Review: Godspeed You! Black Emperor, Boiler Shop, Newcastle
The last time the Canadians visited Tyneside, their set at The Sage was memorably interrupted by a fire alarm, heralding the venue's first-ever full-scale evacuation.
Fast forward two years, and most assumed a particularly wry joke was at play when a similar siren rose above the Boiler Shop's PA.
Before long, though, the evening took a turn for the surreal, as blue lights began flashing through the venue's side window.
If the band had remained poe-faced during the alarm itself, their bemused expressions betrayed that a fire engine pulling in certainly wasn't part of the script.
This time, however, the eight-piece carried on unabated. In full flow, Godspeed are quite simply on a plateau of their own, and in this mood there was nothing which could halt their monolithic procession.
Never ones to dwell on former glories, their 110-minute set (comprising a grand total of seven songs) largely eschewed fan favourites, and instead fixed its gaze on new album Luciferian Towers.
By their own exceptionally high standards, the record has been met with a slightly lukewarm reception, but there was nothing muted in the way they brought its immense, drone-laden opuses to life.
Presented before minimal lighting and murky, evocative projections, Godspeed's music has always struck a distinctive tone, its sheer scale and funeral pace conveying an intoxicating sense of impending apocalyptic doom.
Nowhere was this better displayed than Anthem For No State, an electrifying, nightmarish soundtrack played before dystopian scenes and visions of collapsing skies.
It was a marriage of sound and visuals which left their audience utterly transfixed, staring blankly into space while dense tides of noise raged and reverberated from all corners.

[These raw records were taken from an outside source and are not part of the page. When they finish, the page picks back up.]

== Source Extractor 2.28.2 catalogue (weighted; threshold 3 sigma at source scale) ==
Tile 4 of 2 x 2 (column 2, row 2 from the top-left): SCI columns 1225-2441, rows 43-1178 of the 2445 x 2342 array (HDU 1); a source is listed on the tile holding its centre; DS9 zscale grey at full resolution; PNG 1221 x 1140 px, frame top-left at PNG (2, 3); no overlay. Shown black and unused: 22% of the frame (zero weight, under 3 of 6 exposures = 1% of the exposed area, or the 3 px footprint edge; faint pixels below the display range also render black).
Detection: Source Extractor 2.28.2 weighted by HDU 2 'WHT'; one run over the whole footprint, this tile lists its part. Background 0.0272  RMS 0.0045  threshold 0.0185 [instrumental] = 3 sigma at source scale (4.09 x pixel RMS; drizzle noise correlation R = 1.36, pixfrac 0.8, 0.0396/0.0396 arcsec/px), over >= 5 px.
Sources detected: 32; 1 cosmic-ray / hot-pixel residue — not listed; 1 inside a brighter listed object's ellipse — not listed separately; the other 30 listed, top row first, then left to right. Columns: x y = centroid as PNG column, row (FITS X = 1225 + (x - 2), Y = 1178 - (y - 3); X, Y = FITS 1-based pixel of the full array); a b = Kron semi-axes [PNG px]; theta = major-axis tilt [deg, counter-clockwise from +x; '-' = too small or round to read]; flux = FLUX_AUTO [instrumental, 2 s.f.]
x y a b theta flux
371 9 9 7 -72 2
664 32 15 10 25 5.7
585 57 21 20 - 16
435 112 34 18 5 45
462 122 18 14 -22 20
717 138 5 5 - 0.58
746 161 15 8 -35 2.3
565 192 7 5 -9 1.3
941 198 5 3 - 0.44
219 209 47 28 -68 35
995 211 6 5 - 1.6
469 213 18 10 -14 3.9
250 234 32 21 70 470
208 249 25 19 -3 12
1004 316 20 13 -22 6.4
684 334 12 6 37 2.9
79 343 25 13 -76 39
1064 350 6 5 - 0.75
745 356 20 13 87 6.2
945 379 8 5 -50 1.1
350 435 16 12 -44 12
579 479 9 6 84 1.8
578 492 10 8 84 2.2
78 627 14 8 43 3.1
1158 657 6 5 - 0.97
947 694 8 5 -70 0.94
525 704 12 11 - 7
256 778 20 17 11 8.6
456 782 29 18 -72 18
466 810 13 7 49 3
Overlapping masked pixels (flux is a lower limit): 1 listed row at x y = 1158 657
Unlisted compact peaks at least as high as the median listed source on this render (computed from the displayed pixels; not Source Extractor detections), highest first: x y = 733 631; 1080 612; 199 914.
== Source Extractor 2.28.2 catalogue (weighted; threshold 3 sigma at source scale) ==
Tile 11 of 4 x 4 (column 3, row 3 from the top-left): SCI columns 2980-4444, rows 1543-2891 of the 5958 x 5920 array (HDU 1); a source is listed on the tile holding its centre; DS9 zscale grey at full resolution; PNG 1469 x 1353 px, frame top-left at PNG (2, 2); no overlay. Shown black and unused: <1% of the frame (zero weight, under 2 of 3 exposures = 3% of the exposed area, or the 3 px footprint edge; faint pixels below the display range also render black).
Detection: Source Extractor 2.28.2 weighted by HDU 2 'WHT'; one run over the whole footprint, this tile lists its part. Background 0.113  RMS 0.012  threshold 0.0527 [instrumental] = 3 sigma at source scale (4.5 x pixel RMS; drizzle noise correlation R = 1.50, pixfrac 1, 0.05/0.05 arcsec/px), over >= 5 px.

There were no 'thank yous' , few dynamic shifts and no encores to break the spell. Such was the majesty emanating from the stage, even the farcical scenes unfolding outside proved only a momentary distraction.
A force like few before or since, it was the type of gargantuan, mesmeric performance with which they've built their legacy, and testament as to why their status as post-rock royals remains beyond question.
Let's just hope they've not left under the impression that our region is cursed... a return visit can't come soon enough!